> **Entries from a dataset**
+++

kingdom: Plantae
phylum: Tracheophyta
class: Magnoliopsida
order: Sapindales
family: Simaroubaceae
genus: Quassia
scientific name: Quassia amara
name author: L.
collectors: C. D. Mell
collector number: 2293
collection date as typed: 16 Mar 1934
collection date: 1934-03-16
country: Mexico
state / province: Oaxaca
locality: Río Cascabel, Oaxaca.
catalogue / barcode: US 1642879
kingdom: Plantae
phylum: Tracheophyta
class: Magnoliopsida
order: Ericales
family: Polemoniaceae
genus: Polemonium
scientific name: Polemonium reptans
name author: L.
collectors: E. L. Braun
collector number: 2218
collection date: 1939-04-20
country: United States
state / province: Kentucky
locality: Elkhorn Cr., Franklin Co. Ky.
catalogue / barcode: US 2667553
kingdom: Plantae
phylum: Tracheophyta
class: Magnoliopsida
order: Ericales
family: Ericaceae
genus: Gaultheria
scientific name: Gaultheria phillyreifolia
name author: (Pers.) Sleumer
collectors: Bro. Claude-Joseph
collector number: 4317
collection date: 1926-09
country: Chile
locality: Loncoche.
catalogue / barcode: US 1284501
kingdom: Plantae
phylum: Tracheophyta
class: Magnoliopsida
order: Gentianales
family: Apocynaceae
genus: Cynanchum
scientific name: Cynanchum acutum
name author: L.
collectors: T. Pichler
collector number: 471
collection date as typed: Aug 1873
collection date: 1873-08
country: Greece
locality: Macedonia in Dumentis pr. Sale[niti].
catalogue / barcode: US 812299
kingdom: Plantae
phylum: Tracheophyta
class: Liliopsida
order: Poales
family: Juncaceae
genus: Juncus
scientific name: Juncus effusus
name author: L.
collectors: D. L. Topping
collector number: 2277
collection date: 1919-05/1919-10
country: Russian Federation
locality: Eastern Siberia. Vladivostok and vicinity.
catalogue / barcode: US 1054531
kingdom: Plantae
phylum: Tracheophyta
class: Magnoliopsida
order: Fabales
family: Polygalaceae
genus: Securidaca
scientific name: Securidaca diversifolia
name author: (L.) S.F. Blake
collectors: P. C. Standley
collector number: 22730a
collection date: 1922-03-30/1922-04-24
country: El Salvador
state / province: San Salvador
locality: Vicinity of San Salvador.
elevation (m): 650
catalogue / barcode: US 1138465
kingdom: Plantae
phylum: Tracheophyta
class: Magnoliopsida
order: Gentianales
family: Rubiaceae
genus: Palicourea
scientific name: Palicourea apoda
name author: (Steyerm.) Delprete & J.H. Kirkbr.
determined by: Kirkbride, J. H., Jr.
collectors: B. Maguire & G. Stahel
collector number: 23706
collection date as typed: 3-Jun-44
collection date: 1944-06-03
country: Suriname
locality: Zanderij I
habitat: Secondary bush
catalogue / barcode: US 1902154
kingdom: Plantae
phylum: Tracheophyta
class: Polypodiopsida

+++

Reproduce every line of the records above, from the first record to the last, without any change.

kingdom: Plantae
phylum: Tracheophyta
class: Magnoliopsida
order: Sapindales
family: Simaroubaceae
genus: Quassia
scientific name: Quassia amara
name author: L.
collectors: C. D. Mell
collector number: 2293
collection date as typed: 16 Mar 1934
collection date: 1934-03-16
country: Mexico
state / province: Oaxaca
locality: Río Cascabel, Oaxaca.
catalogue / barcode: US 1642879
kingdom: Plantae
phylum: Tracheophyta
class: Magnoliopsida
order: Ericales
family: Polemoniaceae
genus: Polemonium
scientific name: Polemonium reptans
name author: L.
collectors: E. L. Braun
collector number: 2218
collection date: 1939-04-20
country: United States
state / province: Kentucky
locality: Elkhorn Cr., Franklin Co. Ky.
catalogue / barcode: US 2667553
kingdom: Plantae
phylum: Tracheophyta
class: Magnoliopsida
order: Ericales
family: Ericaceae
genus: Gaultheria
scientific name: Gaultheria phillyreifolia
name author: (Pers.) Sleumer
collectors: Bro. Claude-Joseph
collector number: 4317
collection date: 1926-09
country: Chile
locality: Loncoche.
catalogue / barcode: US 1284501
kingdom: Plantae
phylum: Tracheophyta
class: Magnoliopsida
order: Gentianales
family: Apocynaceae
genus: Cynanchum
scientific name: Cynanchum acutum
name author: L.
collectors: T. Pichler
collector number: 471
collection date as typed: Aug 1873
collection date: 1873-08
country: Greece
locality: Macedonia in Dumentis pr. Sale[niti].
catalogue / barcode: US 812299
kingdom: Plantae
phylum: Tracheophyta
class: Liliopsida
order: Poales
family: Juncaceae
genus: Juncus
scientific name: Juncus effusus
name author: L.
collectors: D. L. Topping
collector number: 2277
collection date: 1919-05/1919-10
country: Russian Federation
locality: Eastern Siberia. Vladivostok and vicinity.
catalogue / barcode: US 1054531
kingdom: Plantae
phylum: Tracheophyta
class: Magnoliopsida
order: Fabales
family: Polygalaceae
genus: Securidaca
scientific name: Securidaca diversifolia
name author: (L.) S.F. Blake
collectors: P. C. Standley
collector number: 22730a
collection date: 1922-03-30/1922-04-24
country: El Salvador
state / province: San Salvador
locality: Vicinity of San Salvador.
elevation (m): 650
catalogue / barcode: US 1138465
kingdom: Plantae
phylum: Tracheophyta
class: Magnoliopsida
order: Gentianales
family: Rubiaceae
genus: Palicourea
scientific name: Palicourea apoda
name author: (Steyerm.) Delprete & J.H. Kirkbr.
determined by: Kirkbride, J. H., Jr.
collectors: B. Maguire & G. Stahel
collector number: 23706
collection date as typed: 3-Jun-44
collection date: 1944-06-03
country: Suriname
locality: Zanderij I
habitat: Secondary bush
catalogue / barcode: US 1902154
kingdom: Plantae
phylum: Tracheophyta
class: Polypodiopsida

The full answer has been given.